Without changing a character, return the entries, but not the images they hold.

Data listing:
○ ○ ○ ○ ○ ○ ○
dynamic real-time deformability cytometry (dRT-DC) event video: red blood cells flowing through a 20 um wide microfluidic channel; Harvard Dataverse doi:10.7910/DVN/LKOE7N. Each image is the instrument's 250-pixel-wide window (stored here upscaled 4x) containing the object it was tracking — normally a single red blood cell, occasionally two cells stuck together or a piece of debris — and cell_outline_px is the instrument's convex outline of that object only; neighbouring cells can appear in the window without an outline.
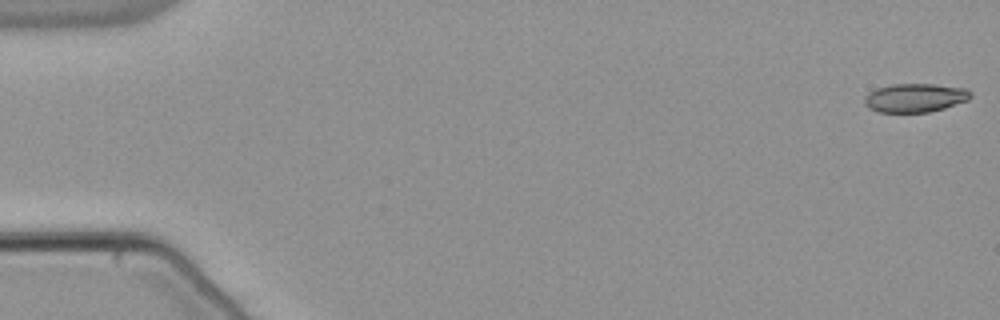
{"species": "common noctule bat (a hibernating species)", "species_latin": "Nyctalus noctula", "temperature_condition": "warm", "stored_images_in_passage": 54, "camera_frame_rate_fps": 3000, "um_per_image_px": 0.085, "animal": {"sex": "male", "body_mass_g": 21.5, "forearm_length_mm": 52.0}, "frame": {"image": 1, "passage_image": 1, "time_ms": 0.0, "image_size_px": [1000, 320], "cell_outline_px": [[972, 96], [968, 100], [944, 108], [928, 112], [880, 112], [868, 108], [864, 104], [864, 96], [868, 92], [876, 88], [892, 84], [936, 84], [964, 88], [972, 92]], "centroid_in_image_um": [77.76, 8.31], "position_along_channel_um": 7.2, "area_um2": 17.86}}
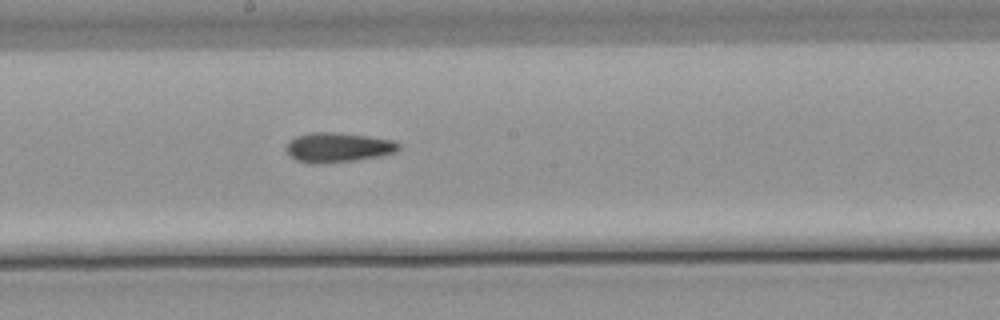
{"frame": {"image": 2, "passage_image": 30, "time_ms": 9.667, "image_size_px": [1000, 320], "cell_outline_px": [[400, 148], [396, 152], [380, 156], [352, 160], [312, 164], [296, 160], [288, 156], [288, 140], [296, 136], [308, 132], [336, 132], [368, 136], [396, 140], [400, 144]], "centroid_in_image_um": [28.74, 12.51], "position_along_channel_um": 219.5, "area_um2": 19.48}}
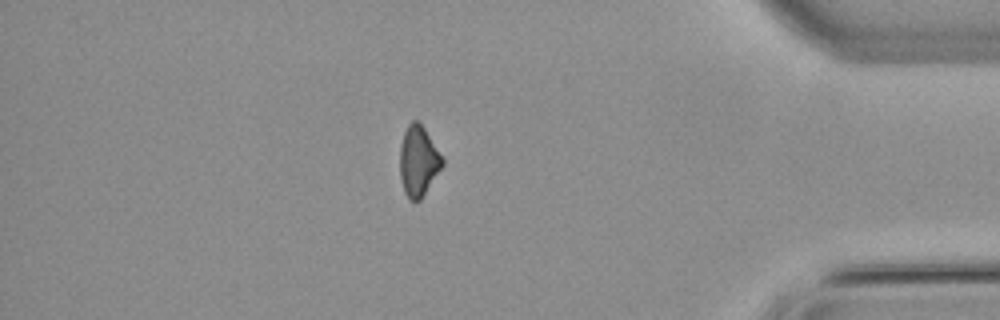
{"frame": {"image": 3, "passage_image": 47, "time_ms": 15.333, "image_size_px": [1000, 320], "cell_outline_px": [[444, 164], [420, 200], [408, 200], [404, 192], [400, 176], [400, 144], [404, 132], [408, 124], [412, 120], [416, 120], [424, 128], [444, 156]], "centroid_in_image_um": [35.57, 13.68], "position_along_channel_um": 399.6, "area_um2": 17.51}, "authors_computed_cell_mechanics": {"area_um2": 18.2937, "velocity_mm_per_s": 3.8128, "shape_relaxation_time_tau1_ms": null, "shape_relaxation_time_tau2_ms": 4.6729, "deformation_change_tau1": null, "deformation_change_tau2": 0.124}}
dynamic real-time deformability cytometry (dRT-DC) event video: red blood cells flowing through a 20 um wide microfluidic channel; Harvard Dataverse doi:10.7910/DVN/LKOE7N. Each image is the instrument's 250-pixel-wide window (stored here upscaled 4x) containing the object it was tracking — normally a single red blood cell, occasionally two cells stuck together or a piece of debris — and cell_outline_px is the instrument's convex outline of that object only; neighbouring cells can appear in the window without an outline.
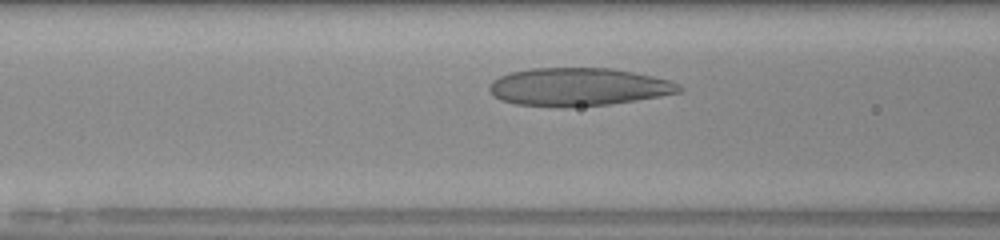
{"species": "human", "species_latin": "Homo sapiens", "temperature_condition": "room temperature", "stored_images_in_passage": 30, "camera_frame_rate_fps": 3000, "um_per_image_px": 0.085, "donor": {"sex": "male"}, "frame": {"image": 1, "passage_image": 9, "time_ms": 2.667, "image_size_px": [1000, 240], "cell_outline_px": [[684, 88], [680, 92], [660, 96], [636, 100], [608, 104], [568, 108], [560, 108], [516, 104], [500, 100], [488, 88], [492, 80], [508, 72], [532, 68], [612, 68], [652, 76], [668, 80], [680, 84]], "centroid_in_image_um": [49.14, 7.39], "position_along_channel_um": 117.5, "area_um2": 42.25}}
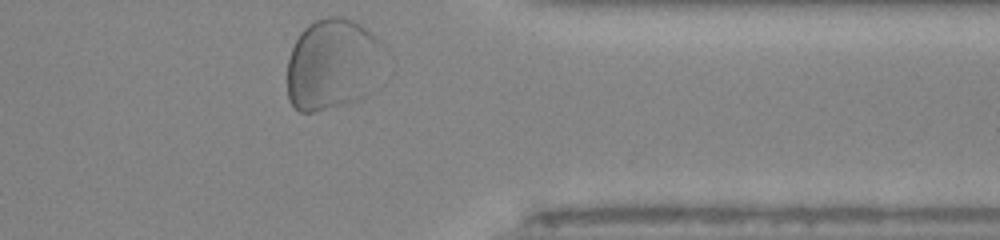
{"frame": {"image": 2, "passage_image": 30, "time_ms": 9.667, "image_size_px": [1000, 240], "cell_outline_px": [[376, 40], [364, 96], [360, 100], [348, 104], [316, 112], [300, 112], [292, 104], [288, 96], [288, 60], [292, 48], [300, 32], [308, 24], [316, 20], [328, 16], [340, 16], [352, 20], [360, 24], [372, 32]], "centroid_in_image_um": [28.03, 5.46], "position_along_channel_um": 383.4, "area_um2": 48.61}}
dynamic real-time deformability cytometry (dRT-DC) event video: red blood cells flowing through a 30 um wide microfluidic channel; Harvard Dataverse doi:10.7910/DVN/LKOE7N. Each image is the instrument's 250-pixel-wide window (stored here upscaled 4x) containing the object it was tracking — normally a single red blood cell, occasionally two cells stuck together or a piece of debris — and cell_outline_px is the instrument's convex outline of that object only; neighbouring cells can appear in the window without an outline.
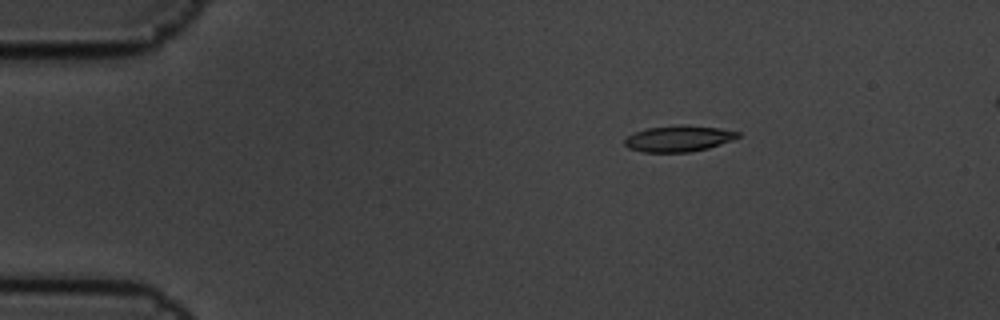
○ ○ ○ ○ ○ ○ ○
**SOLUTION**.
dynamic real-time deformability cytometry (dRT-DC) event video: red blood cells flowing through a 20 um wide microfluidic channel; Harvard Dataverse doi:10.7910/DVN/LKOE7N. Each image is the instrument's 250-pixel-wide window (stored here upscaled 4x) containing the object it was tracking — normally a single red blood cell, occasionally two cells stuck together or a piece of debris — and cell_outline_px is the instrument's convex outline of that object only; neighbouring cells can appear in the window without an outline.
{"species": "common noctule bat (a hibernating species)", "species_latin": "Nyctalus noctula", "temperature_condition": "warm", "stored_images_in_passage": 54, "camera_frame_rate_fps": 3000, "um_per_image_px": 0.085, "animal": {"sex": "male", "body_mass_g": 21.5, "forearm_length_mm": 52.0}, "frame": {"image": 1, "passage_image": 1, "time_ms": 0.0, "image_size_px": [1000, 320], "cell_outline_px": [[972, 96], [968, 100], [944, 108], [928, 112], [880, 112], [868, 108], [864, 104], [864, 96], [868, 92], [876, 88], [892, 84], [936, 84], [964, 88], [972, 92]], "centroid_in_image_um": [77.76, 8.31], "position_along_channel_um": 7.2, "area_um2": 17.86}}
{"frame": {"image": 2, "passage_image": 30, "time_ms": 9.667, "image_size_px": [1000, 320], "cell_outline_px": [[400, 148], [396, 152], [380, 156], [352, 160], [312, 164], [296, 160], [288, 156], [288, 140], [296, 136], [308, 132], [336, 132], [368, 136], [396, 140], [400, 144]], "centroid_in_image_um": [28.74, 12.51], "position_along_channel_um": 219.5, "area_um2": 19.48}}
{"frame": {"image": 3, "passage_image": 47, "time_ms": 15.333, "image_size_px": [1000, 320], "cell_outline_px": [[444, 164], [420, 200], [408, 200], [404, 192], [400, 176], [400, 144], [404, 132], [408, 124], [412, 120], [416, 120], [424, 128], [444, 156]], "centroid_in_image_um": [35.57, 13.68], "position_along_channel_um": 399.6, "area_um2": 17.51}, "authors_computed_cell_mechanics": {"area_um2": 18.2937, "velocity_mm_per_s": 3.8128, "shape_relaxation_time_tau1_ms": null, "shape_relaxation_time_tau2_ms": 4.6729, "deformation_change_tau1": null, "deformation_change_tau2": 0.124}}
dynamic real-time deformability cytometry (dRT-DC) event video: red blood cells flowing through a 20 um wide microfluidic channel; Harvard Dataverse doi:10.7910/DVN/LKOE7N. Each image is the instrument's 250-pixel-wide window (stored here upscaled 4x) containing the object it was tracking — normally a single red blood cell, occasionally two cells stuck together or a piece of debris — and cell_outline_px is the instrument's convex outline of that object only; neighbouring cells can appear in the window without an outline.
{"species": "human", "species_latin": "Homo sapiens", "temperature_condition": "room temperature", "stored_images_in_passage": 30, "camera_frame_rate_fps": 3000, "um_per_image_px": 0.085, "donor": {"sex": "male"}, "frame": {"image": 1, "passage_image": 9, "time_ms": 2.667, "image_size_px": [1000, 240], "cell_outline_px": [[684, 88], [680, 92], [660, 96], [636, 100], [608, 104], [568, 108], [560, 108], [516, 104], [500, 100], [488, 88], [492, 80], [508, 72], [532, 68], [612, 68], [652, 76], [668, 80], [680, 84]], "centroid_in_image_um": [49.14, 7.39], "position_along_channel_um": 117.5, "area_um2": 42.25}}
{"frame": {"image": 2, "passage_image": 30, "time_ms": 9.667, "image_size_px": [1000, 240], "cell_outline_px": [[376, 40], [364, 96], [360, 100], [348, 104], [316, 112], [300, 112], [292, 104], [288, 96], [288, 60], [292, 48], [300, 32], [308, 24], [316, 20], [328, 16], [340, 16], [352, 20], [360, 24], [372, 32]], "centroid_in_image_um": [28.03, 5.46], "position_along_channel_um": 383.4, "area_um2": 48.61}}
dynamic real-time deformability cytometry (dRT-DC) event video: red blood cells flowing through a 30 um wide microfluidic channel; Harvard Dataverse doi:10.7910/DVN/LKOE7N. Each image is the instrument's 250-pixel-wide window (stored here upscaled 4x) containing the object it was tracking — normally a single red blood cell, occasionally two cells stuck together or a piece of debris — and cell_outline_px is the instrument's convex outline of that object only; neighbouring cells can appear in the window without an outline.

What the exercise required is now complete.